# R32 VSPEC 2 Detailed by myself



## nw99 (Apr 5, 2009)

Detailed in my spare time today.


----------



## danxs (Jan 20, 2009)

looking nice, i think i want a remote filter for mine. my inlet manifold plenum is all flakey, asking to be painted or polished lol


----------



## Euroexports (Dec 14, 2011)

nice work mate looks stunning. what did you use on the engine bay?


----------



## nw99 (Apr 5, 2009)

euroexports said:


> nice work mate looks stunning. what did you use on the engine bay?


Thank you actually I did not use anything , the car was in a collection so it came to me like that. The previous owner had kept it indoors so it it is spotless.


----------



## bpm32 (Jul 27, 2007)

Spotless BNR32! Engine is super clean. Were the covers painted by you?


----------



## Fuel Performance (Aug 31, 2010)

Looks Great!


----------



## torra (Mar 11, 2008)

Very clean white r32 you got there..
makes me want to get mine back...been too long:bowdown1:


----------



## nw99 (Apr 5, 2009)

bpm32 said:


> Spotless BNR32! Engine is super clean.

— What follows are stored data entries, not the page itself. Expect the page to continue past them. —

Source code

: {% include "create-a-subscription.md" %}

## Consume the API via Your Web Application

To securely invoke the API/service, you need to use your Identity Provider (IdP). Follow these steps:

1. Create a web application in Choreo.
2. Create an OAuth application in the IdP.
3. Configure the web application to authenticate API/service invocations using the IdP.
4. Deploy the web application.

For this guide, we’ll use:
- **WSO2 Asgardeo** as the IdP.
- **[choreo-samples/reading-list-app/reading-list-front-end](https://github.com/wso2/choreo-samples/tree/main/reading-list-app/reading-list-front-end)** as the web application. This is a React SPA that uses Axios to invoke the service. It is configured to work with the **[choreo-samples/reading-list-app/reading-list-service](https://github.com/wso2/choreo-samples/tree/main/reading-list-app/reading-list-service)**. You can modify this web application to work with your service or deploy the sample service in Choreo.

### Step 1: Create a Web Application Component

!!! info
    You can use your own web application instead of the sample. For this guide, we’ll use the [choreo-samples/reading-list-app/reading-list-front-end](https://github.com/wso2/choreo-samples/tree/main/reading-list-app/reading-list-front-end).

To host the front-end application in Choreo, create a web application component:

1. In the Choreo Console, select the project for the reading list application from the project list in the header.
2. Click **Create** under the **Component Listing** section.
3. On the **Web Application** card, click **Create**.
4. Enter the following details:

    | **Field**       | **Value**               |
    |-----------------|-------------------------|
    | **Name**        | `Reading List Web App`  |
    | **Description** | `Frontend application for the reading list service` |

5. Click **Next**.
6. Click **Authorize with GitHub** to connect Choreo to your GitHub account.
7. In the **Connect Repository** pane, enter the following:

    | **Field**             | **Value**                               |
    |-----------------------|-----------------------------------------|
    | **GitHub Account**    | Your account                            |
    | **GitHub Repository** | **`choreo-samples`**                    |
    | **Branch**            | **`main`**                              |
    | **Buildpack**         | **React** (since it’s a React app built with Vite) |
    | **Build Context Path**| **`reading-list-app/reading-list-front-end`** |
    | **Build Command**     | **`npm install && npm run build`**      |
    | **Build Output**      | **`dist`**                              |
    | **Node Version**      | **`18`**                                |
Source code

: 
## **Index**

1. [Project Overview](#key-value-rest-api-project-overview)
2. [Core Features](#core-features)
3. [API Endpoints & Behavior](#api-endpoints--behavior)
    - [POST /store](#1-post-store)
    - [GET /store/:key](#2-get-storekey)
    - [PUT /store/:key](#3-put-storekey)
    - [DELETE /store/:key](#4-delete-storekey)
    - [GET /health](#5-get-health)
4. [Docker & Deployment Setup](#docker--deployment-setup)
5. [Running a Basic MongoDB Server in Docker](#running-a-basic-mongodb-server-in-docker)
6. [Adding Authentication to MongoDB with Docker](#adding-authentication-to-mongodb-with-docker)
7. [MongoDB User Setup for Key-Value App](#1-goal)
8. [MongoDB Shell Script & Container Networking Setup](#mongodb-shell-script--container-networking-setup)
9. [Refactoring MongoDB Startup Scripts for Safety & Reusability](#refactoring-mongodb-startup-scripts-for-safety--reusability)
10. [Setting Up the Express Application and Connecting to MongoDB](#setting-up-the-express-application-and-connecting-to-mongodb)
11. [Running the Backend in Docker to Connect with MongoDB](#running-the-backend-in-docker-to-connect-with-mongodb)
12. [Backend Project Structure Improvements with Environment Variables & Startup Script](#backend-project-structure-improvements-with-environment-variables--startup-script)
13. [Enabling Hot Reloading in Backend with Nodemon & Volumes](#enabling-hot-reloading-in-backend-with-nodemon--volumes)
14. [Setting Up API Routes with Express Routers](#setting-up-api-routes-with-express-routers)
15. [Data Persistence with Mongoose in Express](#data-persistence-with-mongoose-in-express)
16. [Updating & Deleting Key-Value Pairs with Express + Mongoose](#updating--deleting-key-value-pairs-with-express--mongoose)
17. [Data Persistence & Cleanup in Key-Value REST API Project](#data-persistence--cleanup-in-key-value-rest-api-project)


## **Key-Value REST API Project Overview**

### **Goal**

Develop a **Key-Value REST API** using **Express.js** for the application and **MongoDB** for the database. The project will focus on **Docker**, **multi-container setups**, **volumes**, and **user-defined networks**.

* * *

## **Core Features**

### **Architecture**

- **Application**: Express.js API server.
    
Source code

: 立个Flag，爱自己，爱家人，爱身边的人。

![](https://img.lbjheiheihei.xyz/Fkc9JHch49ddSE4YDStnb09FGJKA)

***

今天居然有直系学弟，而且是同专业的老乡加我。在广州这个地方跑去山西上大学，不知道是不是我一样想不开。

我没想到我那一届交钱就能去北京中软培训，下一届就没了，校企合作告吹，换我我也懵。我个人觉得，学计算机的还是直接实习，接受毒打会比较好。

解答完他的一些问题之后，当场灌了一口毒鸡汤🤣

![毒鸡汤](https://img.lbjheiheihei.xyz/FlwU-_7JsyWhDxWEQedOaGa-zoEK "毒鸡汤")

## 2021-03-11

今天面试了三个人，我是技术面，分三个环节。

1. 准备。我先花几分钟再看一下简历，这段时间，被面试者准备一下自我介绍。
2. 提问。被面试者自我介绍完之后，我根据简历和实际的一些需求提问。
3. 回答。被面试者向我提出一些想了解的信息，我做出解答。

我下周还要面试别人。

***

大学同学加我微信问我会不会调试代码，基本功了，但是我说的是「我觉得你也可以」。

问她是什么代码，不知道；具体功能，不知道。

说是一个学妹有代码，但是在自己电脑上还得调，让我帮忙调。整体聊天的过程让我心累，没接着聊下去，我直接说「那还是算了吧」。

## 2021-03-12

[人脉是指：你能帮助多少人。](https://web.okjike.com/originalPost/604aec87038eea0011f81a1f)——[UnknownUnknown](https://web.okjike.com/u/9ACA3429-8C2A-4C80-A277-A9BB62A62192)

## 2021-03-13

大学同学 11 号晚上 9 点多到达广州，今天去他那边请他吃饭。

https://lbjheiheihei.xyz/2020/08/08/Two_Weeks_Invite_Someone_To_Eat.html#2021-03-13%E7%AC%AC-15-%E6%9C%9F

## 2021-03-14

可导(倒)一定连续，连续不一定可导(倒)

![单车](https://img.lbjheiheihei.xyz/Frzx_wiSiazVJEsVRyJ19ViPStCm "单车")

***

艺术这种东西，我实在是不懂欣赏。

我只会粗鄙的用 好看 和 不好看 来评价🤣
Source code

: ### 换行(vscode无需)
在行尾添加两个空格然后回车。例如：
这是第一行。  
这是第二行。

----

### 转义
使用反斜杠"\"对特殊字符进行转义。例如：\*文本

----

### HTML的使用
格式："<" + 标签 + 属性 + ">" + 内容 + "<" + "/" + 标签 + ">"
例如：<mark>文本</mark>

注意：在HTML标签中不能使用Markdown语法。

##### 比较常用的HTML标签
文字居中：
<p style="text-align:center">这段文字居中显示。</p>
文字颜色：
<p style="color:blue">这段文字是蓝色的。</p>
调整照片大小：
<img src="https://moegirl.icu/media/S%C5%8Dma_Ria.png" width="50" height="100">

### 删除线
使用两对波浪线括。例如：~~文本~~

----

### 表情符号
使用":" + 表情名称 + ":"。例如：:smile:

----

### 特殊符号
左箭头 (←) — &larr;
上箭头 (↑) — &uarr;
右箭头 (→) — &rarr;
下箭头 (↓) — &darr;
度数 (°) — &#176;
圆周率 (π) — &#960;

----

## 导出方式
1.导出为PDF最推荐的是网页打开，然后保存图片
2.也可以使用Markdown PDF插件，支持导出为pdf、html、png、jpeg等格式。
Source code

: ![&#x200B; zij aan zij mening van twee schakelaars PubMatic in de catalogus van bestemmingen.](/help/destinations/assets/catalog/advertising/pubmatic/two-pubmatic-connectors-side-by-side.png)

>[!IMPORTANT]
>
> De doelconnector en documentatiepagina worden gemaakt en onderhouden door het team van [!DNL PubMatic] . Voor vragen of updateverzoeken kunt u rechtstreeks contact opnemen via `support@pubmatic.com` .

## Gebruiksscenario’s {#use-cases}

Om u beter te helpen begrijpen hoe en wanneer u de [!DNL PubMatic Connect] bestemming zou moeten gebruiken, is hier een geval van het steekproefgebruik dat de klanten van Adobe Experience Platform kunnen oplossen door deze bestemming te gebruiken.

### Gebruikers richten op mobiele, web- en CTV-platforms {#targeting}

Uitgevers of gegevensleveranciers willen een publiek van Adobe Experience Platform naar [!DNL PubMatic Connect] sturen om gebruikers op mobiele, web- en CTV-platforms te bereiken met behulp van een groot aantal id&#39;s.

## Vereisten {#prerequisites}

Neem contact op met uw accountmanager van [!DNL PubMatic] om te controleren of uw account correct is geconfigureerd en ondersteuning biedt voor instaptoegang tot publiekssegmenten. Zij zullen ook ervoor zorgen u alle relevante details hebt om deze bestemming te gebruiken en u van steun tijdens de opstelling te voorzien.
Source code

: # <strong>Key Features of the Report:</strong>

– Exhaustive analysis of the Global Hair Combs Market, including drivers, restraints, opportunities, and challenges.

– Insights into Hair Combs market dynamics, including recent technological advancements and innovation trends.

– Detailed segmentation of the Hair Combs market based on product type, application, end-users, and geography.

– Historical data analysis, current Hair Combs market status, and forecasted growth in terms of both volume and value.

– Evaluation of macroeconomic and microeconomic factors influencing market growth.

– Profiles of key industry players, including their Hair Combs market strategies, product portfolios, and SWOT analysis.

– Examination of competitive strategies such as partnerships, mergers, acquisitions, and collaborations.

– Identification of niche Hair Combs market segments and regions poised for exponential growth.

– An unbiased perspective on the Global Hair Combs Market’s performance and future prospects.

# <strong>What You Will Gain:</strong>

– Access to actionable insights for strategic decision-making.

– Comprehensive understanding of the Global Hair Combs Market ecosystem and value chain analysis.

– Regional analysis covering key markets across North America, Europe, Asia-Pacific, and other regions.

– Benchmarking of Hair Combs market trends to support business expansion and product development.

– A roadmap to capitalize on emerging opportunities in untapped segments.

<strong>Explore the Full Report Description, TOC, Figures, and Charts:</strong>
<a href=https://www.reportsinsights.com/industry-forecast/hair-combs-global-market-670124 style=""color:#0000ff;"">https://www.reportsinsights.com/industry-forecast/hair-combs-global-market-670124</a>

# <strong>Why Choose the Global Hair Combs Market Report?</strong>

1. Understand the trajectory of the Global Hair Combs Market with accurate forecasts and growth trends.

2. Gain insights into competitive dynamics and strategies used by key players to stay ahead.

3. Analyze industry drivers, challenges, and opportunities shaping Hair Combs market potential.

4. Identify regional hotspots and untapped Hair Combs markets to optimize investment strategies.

Were the covers painted by you?


Thanks , no that is how it came to me , as I might have mentioned it has only done 36,000 miles and had been in a collection for a long time .


----------



## B4RXO (Jan 19, 2013)

looks mint mate!


----------



## nw99 (Apr 5, 2009)

Thanks taken a long time to get it like this , almost concours now


----------



## LiamGTR (Nov 26, 2006)

Where's the snow!?

And do you use this car much?


----------



## nw99 (Apr 5, 2009)

LiamGTR said:


> Where's the snow!?
> 
> And do you use this car much?


Only goes out in the dry otherwise in a heated garage


----------



## DINGER B (Jul 8, 2012)

Stunning looking 32 you have there mate.... Very nice.


----------



## nw99 (Apr 5, 2009)

DINGER B said:


> Stunning looking 32 you have there mate.... Very nice.


Thank You


----------